Voice-to-Speech Solutions?
July 17, 2009 11:32 AM   Subscribe

I need to get some more writing done for the business I am trying to start. I spend a lot of time walking and driving so I have been thinking that a voice-activated voice recorder that creates WMA files might be useful. But choosing a digital recorder is not what I need help with. I am seeking recommendations for voice-to-speech software that can convert the voice files into text. I know that these programs are not completely accurate but I don't mind doing some editing. But I don't want to have to load a lot of software and click on a lot of prompts just to convert 5 to 15 minutes of audio each day.

The ideal solution would automatically pop-up a file ready to edit after plugging the recorder into a USB port on a PC.

I am aware of Dragon Naturally Speaking, but there seems to be a lot of different versions, some quite expensive, and I have no idea which one would be best for me; or if there are any other good solutions to my problem.
posted by 14580 to Technology (4 answers total)
Why not try Google Voice? Transcription isn't perfect but I've been using it to leave little notes for myself while driving (road noise definitely reduces accuracy of transcription) but it's handy - doesn't require any extra software and you can edit it later at your leisure.

I have more luck with accuracy when doing it on a walk or in my office while I'm reading charts or doing something in the garage. Might work even better if you have a really good bluetooth headset or something like that, I usually just speak into the phone.

Might need an invite or some other way of getting into it if you don't already have an account.
posted by emjay at 12:02 PM on July 17, 2009

Response by poster: I looked at Google Voice and I am trying to get an invite. However, I have a company issued cell phone and they frown on me using for personal reasons even though it doesn't cost them anything. I also don't want to have make a call whenever a thought pops into my mind, or jump through hoops to transmit a recorded voice file to the service.
posted by 14580 at 12:36 PM on July 17, 2009

The 47$ version of Dragon ("standard") is fine for pretty much everyone. You, on the other hand, you will have to get the next version up ("preferred") for $123 in order to be allowed to transcribe from a recording. There are two charts on the Nuance website that compares the different versions. One simple one, and one detailed one.

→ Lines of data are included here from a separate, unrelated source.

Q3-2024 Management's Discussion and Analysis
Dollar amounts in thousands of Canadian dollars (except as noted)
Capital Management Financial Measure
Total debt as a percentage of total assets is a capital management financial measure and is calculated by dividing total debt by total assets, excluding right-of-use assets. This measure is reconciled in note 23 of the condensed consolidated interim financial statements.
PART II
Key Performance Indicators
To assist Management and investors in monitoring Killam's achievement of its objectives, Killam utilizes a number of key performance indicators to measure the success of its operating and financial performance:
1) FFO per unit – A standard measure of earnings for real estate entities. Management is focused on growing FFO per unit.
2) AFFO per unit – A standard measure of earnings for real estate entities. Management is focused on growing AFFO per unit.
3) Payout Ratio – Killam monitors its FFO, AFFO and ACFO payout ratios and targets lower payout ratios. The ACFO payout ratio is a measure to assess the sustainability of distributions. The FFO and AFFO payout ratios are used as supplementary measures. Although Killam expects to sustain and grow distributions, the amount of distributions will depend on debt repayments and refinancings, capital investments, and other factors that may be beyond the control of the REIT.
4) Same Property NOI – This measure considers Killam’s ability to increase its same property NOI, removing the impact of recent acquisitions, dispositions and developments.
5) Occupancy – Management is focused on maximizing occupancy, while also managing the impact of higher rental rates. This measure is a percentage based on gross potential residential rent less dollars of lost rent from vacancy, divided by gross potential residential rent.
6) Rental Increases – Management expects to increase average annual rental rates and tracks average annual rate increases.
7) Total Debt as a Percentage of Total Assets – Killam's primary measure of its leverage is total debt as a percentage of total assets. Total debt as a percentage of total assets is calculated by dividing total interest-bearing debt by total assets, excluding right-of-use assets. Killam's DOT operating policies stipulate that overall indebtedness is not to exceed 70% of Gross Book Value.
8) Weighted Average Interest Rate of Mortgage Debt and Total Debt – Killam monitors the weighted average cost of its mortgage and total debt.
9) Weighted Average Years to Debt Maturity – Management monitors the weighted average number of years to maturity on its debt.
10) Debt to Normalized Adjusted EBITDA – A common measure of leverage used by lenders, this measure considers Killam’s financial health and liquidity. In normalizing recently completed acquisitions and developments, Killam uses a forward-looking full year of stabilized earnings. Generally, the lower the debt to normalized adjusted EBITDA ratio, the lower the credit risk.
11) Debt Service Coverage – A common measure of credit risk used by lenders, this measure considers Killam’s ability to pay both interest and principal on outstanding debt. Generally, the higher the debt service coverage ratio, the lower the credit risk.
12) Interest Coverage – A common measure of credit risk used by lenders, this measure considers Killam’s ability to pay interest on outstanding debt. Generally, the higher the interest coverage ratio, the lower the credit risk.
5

Dragon is far ahead of everything else in terms of accuracy. In my opinion it's not worth bothering with the other software. Still, even with Dragon, I would worry that the ambient noise in the car will make it impossible for Dragon to recognize your voice accurately. You might have to get a microphone with excellent noise isolation capability. If you buy Dragon and it does not work, call Nuance's customer service. They offer full refunds for up to 30 days, if I remember correctly.
posted by gmarceau at 1:37 PM on July 17, 2009

I'd dictate directly to the software while in the car (using a laptop). The noise might be too much, but it's been done before. Depending on your car, how fast you're going, your mic, etc it might work just fine.

DNS is good. If you use MS Office you can dictate using Tools --> Speech.

I've always been skeptical of using a voice recorder and running it through the software, but I've never tried so who knows?